I SPOKE at the welcoming refugees to Scotland debate on Tuesday, December 13 in the Scottish Parliament. Here is my speech, both in video and text form.
Rona Mackay (Strathkelvin and Bearsden) (SNP):
My colleague Sandra White stole my introduction, but I think that it is worth repeating. The late William McIlvanney famously said, “Scotland’s not full”, and that we are “a mongrel nation”. Both statements are true. Scotland was founded by immigrants and we all have immigrant ancestors somewhere down the line in our family tree. However, as well as being a mongrel nation, Scotland is a welcoming nation. It is in our DNA to welcome people, particularly those who are in crisis or distress. It is anathema to us to turn away people in need if we can help them when they are seeking refuge.
As has been said in the chamber many times, the current situation in Aleppo, the Yemen and other parts of the world ravaged by war and terrorism is a humanitarian crisis. Scotland has proportionately punched way above its weight when it comes to taking in refugees, with the numbers we have welcomed topping more than 1,200. As Ross Greer said, East Dunbartonshire—my local authority—has at long last agreed to take four families and four unaccompanied children. I look forward to being part of the welcoming committee to help them to integrate when they arrive early next year.
Of course, welcoming immigrants does not just mean providing refuge; it means welcoming people from any part of the world who want to work here and contribute to Scotland’s economy and culture. There is no reason to differentiate between immigrants and refugees. Who would want to start a new life in a country and get a pittance to live on, with the most basic accommodation and second-hand furniture and hand-outs? Immigrants, refugees and asylum seekers want to work and should be encouraged to work for their own dignity and wellbeing. These are families who deserve no less than us. They have pride and want the best for their children. Why would they not?

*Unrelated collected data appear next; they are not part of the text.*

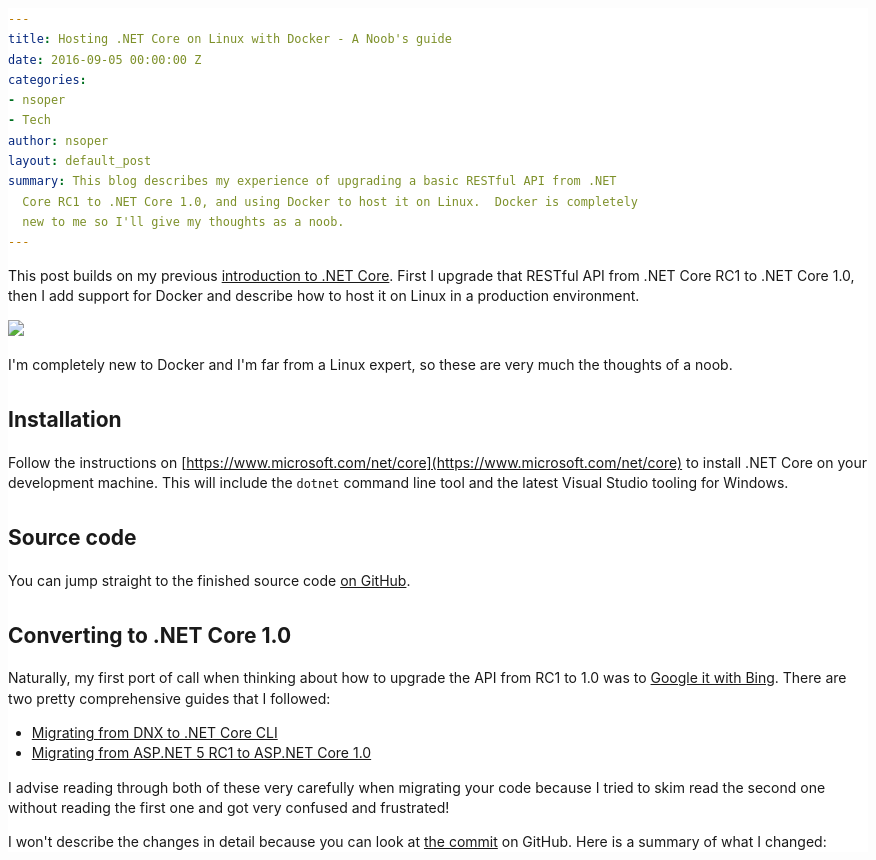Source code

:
 ```yaml
---
title: Hosting .NET Core on Linux with Docker - A Noob's guide
date: 2016-09-05 00:00:00 Z
categories:
- nsoper
- Tech
author: nsoper
layout: default_post
summary: This blog describes my experience of upgrading a basic RESTful API from .NET
  Core RC1 to .NET Core 1.0, and using Docker to host it on Linux.  Docker is completely
  new to me so I'll give my thoughts as a noob.
---
```


This post builds on my previous [introduction to .NET Core]({{site.baseurl}}/2016/01/20/restful-api-with-aspnet50.html). First I upgrade that RESTful API from .NET Core RC1 to .NET Core 1.0, then I add support for Docker and describe how to host it on Linux in a production environment.

<img src="{{ site.baseurl }}/nsoper/assets/noob.png"/>

I'm completely new to Docker and I'm far from a Linux expert, so these are very much the thoughts of a noob.

## Installation

Follow the instructions on [https://www.microsoft.com/net/core](https://www.microsoft.com/net/core) to install .NET Core on your development machine. This will include the `dotnet` command line tool and the latest Visual Studio tooling for Windows.

## Source code

You can jump straight to the finished source code [on GitHub](https://github.com/niksoper/aspnet5-books/tree/blog-docker).

## Converting to .NET Core 1.0

Naturally, my first port of call when thinking about how to upgrade the API from RC1 to 1.0 was to [Google it with Bing](https://www.youtube.com/watch?v=tYVCk10AzS0).  There are two pretty comprehensive guides that I followed:

* [Migrating from DNX to .NET Core CLI](https://docs.microsoft.com/en-us/dotnet/articles/core/migrating-from-dnx)
* [Migrating from ASP.NET 5 RC1 to ASP.NET Core 1.0](https://docs.asp.net/en/latest/migration/rc1-to-rtm.html)

I advise reading through both of these very carefully when migrating your code because I tried to skim read the second one without reading the first one and got very confused and frustrated!

I won't describe the changes in detail because you can look at [the commit](https://github.com/niksoper/aspnet5-books/commit/b41ad38794c69a70a572be3ffad051fd2d7c53c0) on GitHub. Here is a summary of what I changed:
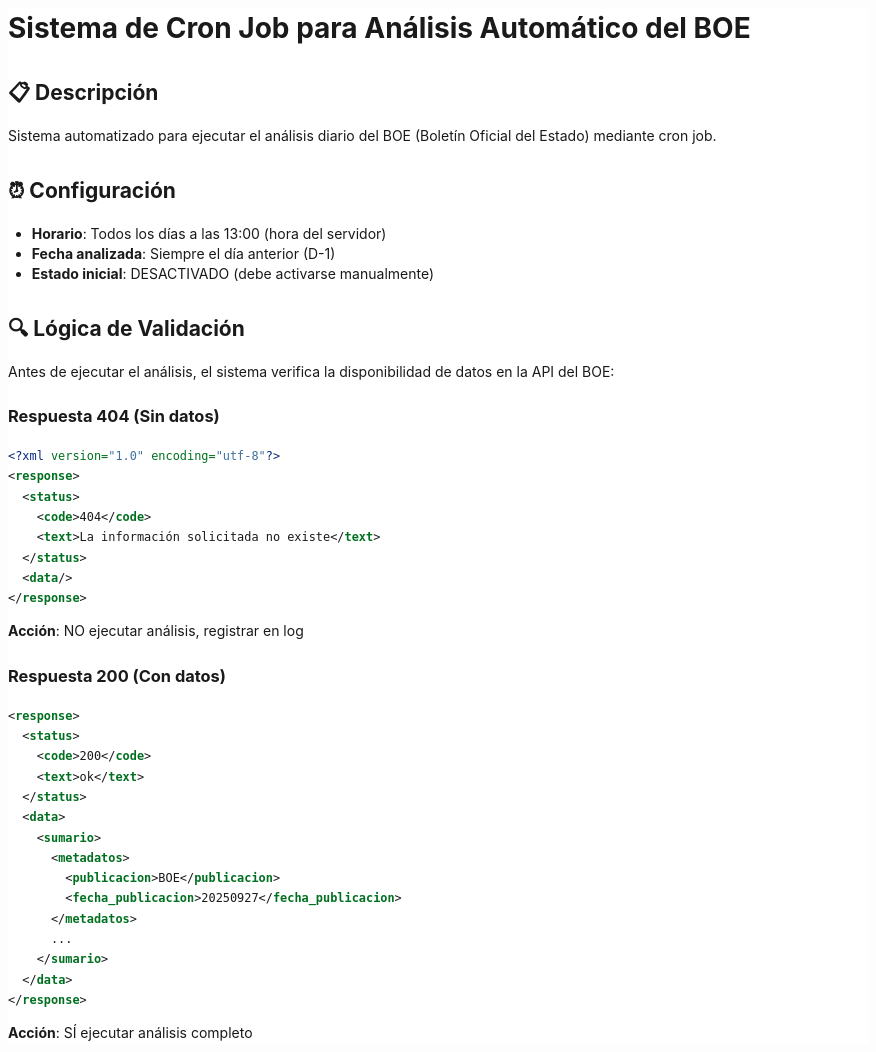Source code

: # Sistema de Cron Job para Análisis Automático del BOE

## 📋 Descripción

Sistema automatizado para ejecutar el análisis diario del BOE (Boletín Oficial del Estado) mediante cron job.

## ⏰ Configuración

- **Horario**: Todos los días a las 13:00 (hora del servidor)
- **Fecha analizada**: Siempre el día anterior (D-1)
- **Estado inicial**: DESACTIVADO (debe activarse manualmente)

## 🔍 Lógica de Validación

Antes de ejecutar el análisis, el sistema verifica la disponibilidad de datos en la API del BOE:

### Respuesta 404 (Sin datos)
```xml
<?xml version="1.0" encoding="utf-8"?> 
<response> 
  <status> 
    <code>404</code> 
    <text>La información solicitada no existe</text> 
  </status> 
  <data/> 
</response>
```
**Acción**: NO ejecutar análisis, registrar en log

### Respuesta 200 (Con datos)
```xml
<response> 
  <status> 
    <code>200</code> 
    <text>ok</text> 
  </status> 
  <data> 
    <sumario> 
      <metadatos> 
        <publicacion>BOE</publicacion> 
        <fecha_publicacion>20250927</fecha_publicacion> 
      </metadatos>
      ...
    </sumario>
  </data>
</response>
```
**Acción**: SÍ ejecutar análisis completo
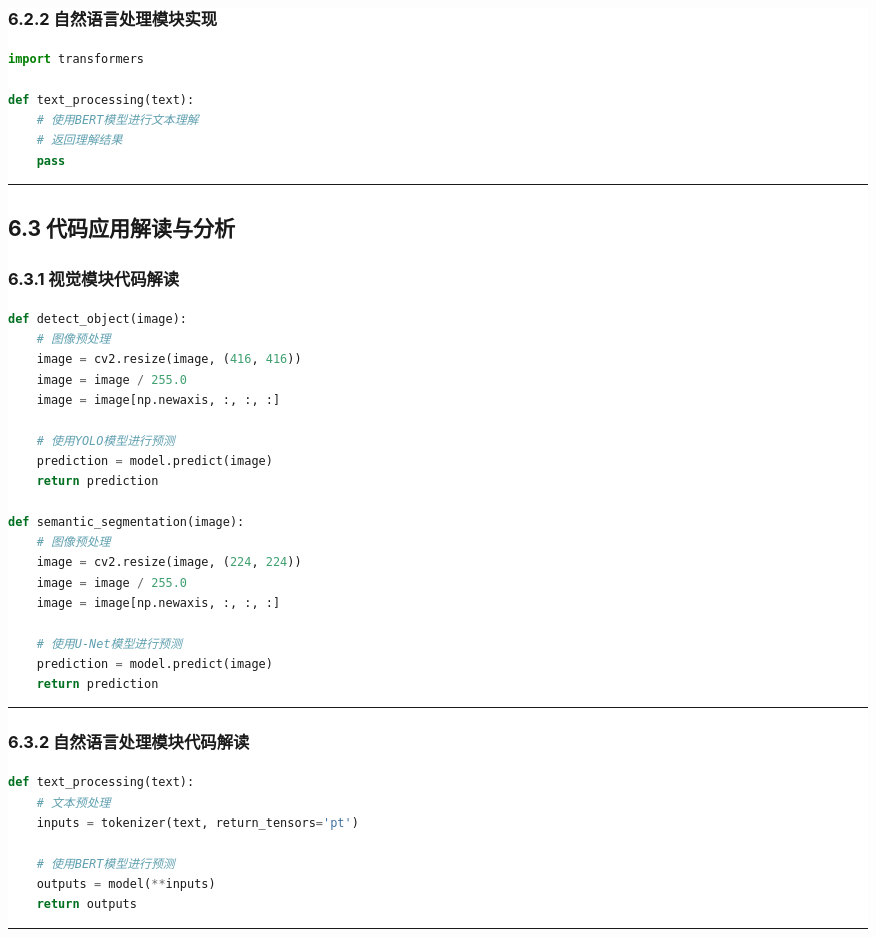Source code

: ### 6.2.2 自然语言处理模块实现

```python
import transformers

def text_processing(text):
    # 使用BERT模型进行文本理解
    # 返回理解结果
    pass
```

---

## 6.3 代码应用解读与分析

### 6.3.1 视觉模块代码解读

```python
def detect_object(image):
    # 图像预处理
    image = cv2.resize(image, (416, 416))
    image = image / 255.0
    image = image[np.newaxis, :, :, :]
    
    # 使用YOLO模型进行预测
    prediction = model.predict(image)
    return prediction

def semantic_segmentation(image):
    # 图像预处理
    image = cv2.resize(image, (224, 224))
    image = image / 255.0
    image = image[np.newaxis, :, :, :]
    
    # 使用U-Net模型进行预测
    prediction = model.predict(image)
    return prediction
```

---

### 6.3.2 自然语言处理模块代码解读

```python
def text_processing(text):
    # 文本预处理
    inputs = tokenizer(text, return_tensors='pt')
    
    # 使用BERT模型进行预测
    outputs = model(**inputs)
    return outputs
```

---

When it comes to welcoming migrant workers, why would we not do so with open arms? As has been said many times during the debate, migrant workers contribute immensely to the Scottish economy and culture. In fact, without them we would face a serious shortfall in skilled—and unskilled—workers.
Did Rona Mackay disagree with Nicola Sturgeon when she said that an independent Scotland would not have unmanaged immigration and that
“nobody’s suggesting uncontrolled and unmanaged immigration”?
I did not allude to that, and Liam Kerr is in no position of strength to talk about our immigration policy.
Why does the Tory Westminster Government make it so difficult for migrants to come and work here? Since Brexit, the Tories have given workers and EU citizens no security, preferring instead to adopt an I-will-if-you-will mentality and to insist that workers from this country are given security in other EU countries. What utter hypocrisy and arrogance. The Tory Government gambled with our European identity and lost, and now it thinks that it can set the rules.
The fact is that Brexit is a no-win situation. We are all losers, and that is why our First Minister and excellent European cabinet team are working so hard to give Scotland access to the single market, which is vital to our economy and cultural wellbeing. Why would we want to be an insular country, cutting ourselves off from trading and interacting at all levels with our European neighbours? That is the path that that right-wing Government is going down, but we will never follow it. Europe is too important to us, for all the reasons that members have mentioned in this passionate debate.
On 23 June on the steps of Bute house, the First Minister said that all our EU citizens were welcome in Scotland. She said what we were all thinking—what all right-minded people were thinking—in the depths of our shock and despair at the news that we were to be dragged out of Europe.
The indisputable facts are that international migrants make important economic, social and cultural contributions to our communities, and the UK Government’s focus on arbitrarily reducing net migration is wrong for Scotland. I certainly would not want to live in a country that has put up the shutters and in which we were unable to benefit from international migrants culturally and economically, just as much as I would not want to live in a country that did not welcome with open arms families who are fleeing from war and persecution.
I have every confidence that the Scottish Government will never allow that. Scotland will always be open for business and open for refuge. I support the motion.